Meiner Meinung nach liegt eine der Schwierigkeiten in der Konstruktion eines Stadtstaates. Wenn eine kommunale Stadtverordnetenversammlung, deren Mitglieder ehrenamtlich arbeiten, gleichzeitig ein Staatsorgan sind und an Gesetzen mitwirken, dann kann das nichts werden. Ein ehrenamtlicher Parlamentarier hat gegen hauptamtliche Senatoren (Minister) nicht den Hauch einer Chance. Außerdem öffnet es der "Mauschelei" Tür und Tor, wenn es nur eine Kommune gibt, über die die Regierung regiert. Nur eine Behörde, die vom Ministerium kontrolliert werden muss... Auch die Konstruktion "Finanzamt für Großunternehmen" scheint unter der Maxime der Wirtschaftsförderung gegründet worden zu sein.
Die Autor*innen wünschen sich, das haben sie in Interviews zum Buch gesagt, dass Olaf Scholz bestraft werden wird. Für Anweisungen, die man ihm nicht nachweisen kann. Ich muss die beiden enttäuschen: Scholz wird damit durchkommen. Er hat es entweder zu clever angestellt oder aber seine Behördenmitarbeiter*innen sind aus eigenem Antrieb so unternehmensfreundlich, dass keine Anweisungen von oben notwendig sind. Für letztere Wahrheit spricht sehr viel, wenn man das Buch gelesen hat.
Es gibt zwei Punkte Abzug für zu viele Wiederholungen und Redundanz. Für Storytelling und die dadurch bedingte leichte Lesbarkeit gibt es hingegen die dann noch verbleibende volle Punktzahl.
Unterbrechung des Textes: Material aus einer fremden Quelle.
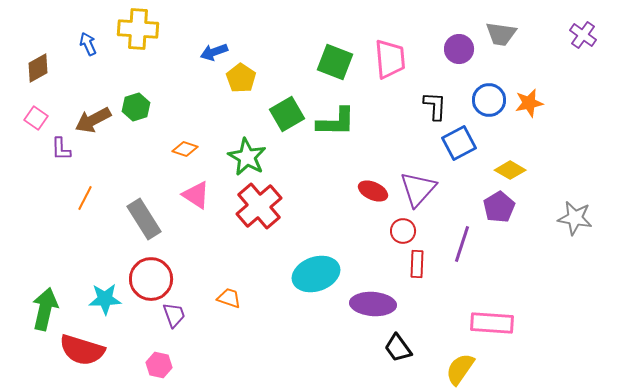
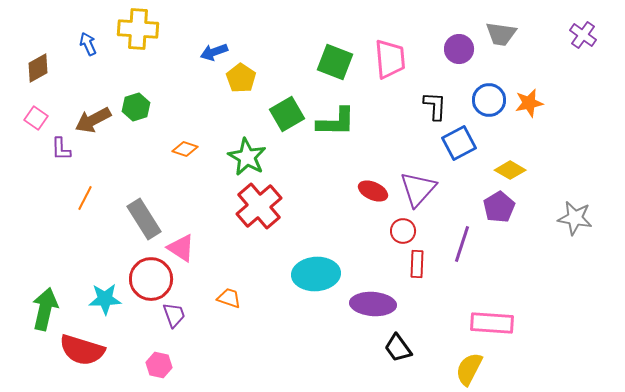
pink triangle at (196, 195): moved 15 px left, 53 px down
cyan ellipse at (316, 274): rotated 15 degrees clockwise
yellow semicircle at (460, 369): moved 9 px right; rotated 8 degrees counterclockwise
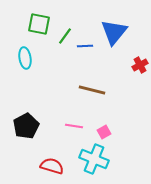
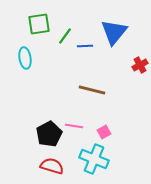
green square: rotated 20 degrees counterclockwise
black pentagon: moved 23 px right, 8 px down
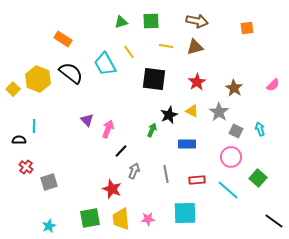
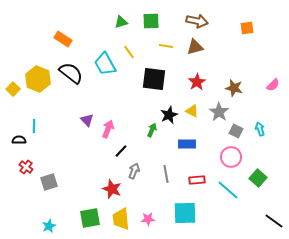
brown star at (234, 88): rotated 18 degrees counterclockwise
Es hat mich zwar knapp vier Monate gekostet, dass Buch zu lesen, weil es eig in jedem Kapitel nur vor Inhalt wimmelt, aber sehr gute Genese. Es versucht sich dem Thema investigativ zu nähern. Ich hatte nicht das Gefühl, dass es voreingenommen ist, sondern lediglich die Fakten und Hinweise abarbeiten und sowohl negatives als auch Positives einordnet. Absolute Leseempfehlung.
Die Cum-Ex Files fand ich besser. Hier war für die Länge des Buches dann am Ende doch ein bisschen wenig dahinter. Aber trotzdem interessant, ein bisschen über den Modus Operandi und die Menschen, mit denen Scholz sich umgibt, zu lesen.
Gut geschriebenes Buch. Spannend was für Informationen aus den 3+ Jahre Recherchen rausgekommen sind. Scheint als ob Cum Ex die SPD und Ihre Spitzenpolitiker für lange Zeit verfolgen wird.
Ein erstes Fazit nach 100 Seiten: Ich hatte mir von dem Buch etwas mehr erwartet, bis jetzt erfüllt es diese Erwartungen nicht. Denn sehr viele der Sach-Informationen waren bisher auch in den Medien/im Netz bereits nachzulesen. Ein kleiner Mehrwert entsteht dadurch, dass die Handlungen bzw. das Miteinander der einzelnen Personen dargestellt werden. Fazit am Ende des Buches: Nach ca. 150 Seiten nimmt das Buch noch einmal "etwas Fahrt auf" und schildert die Ereignisse im Cum-Ex-Komplex in der zeit der Kanzlerkandidatur und Wahl. Hier ist die Gegenüberstellung der Aussagen der betreffenden Personen mit früheren/späteren Aussagen sehr interessant.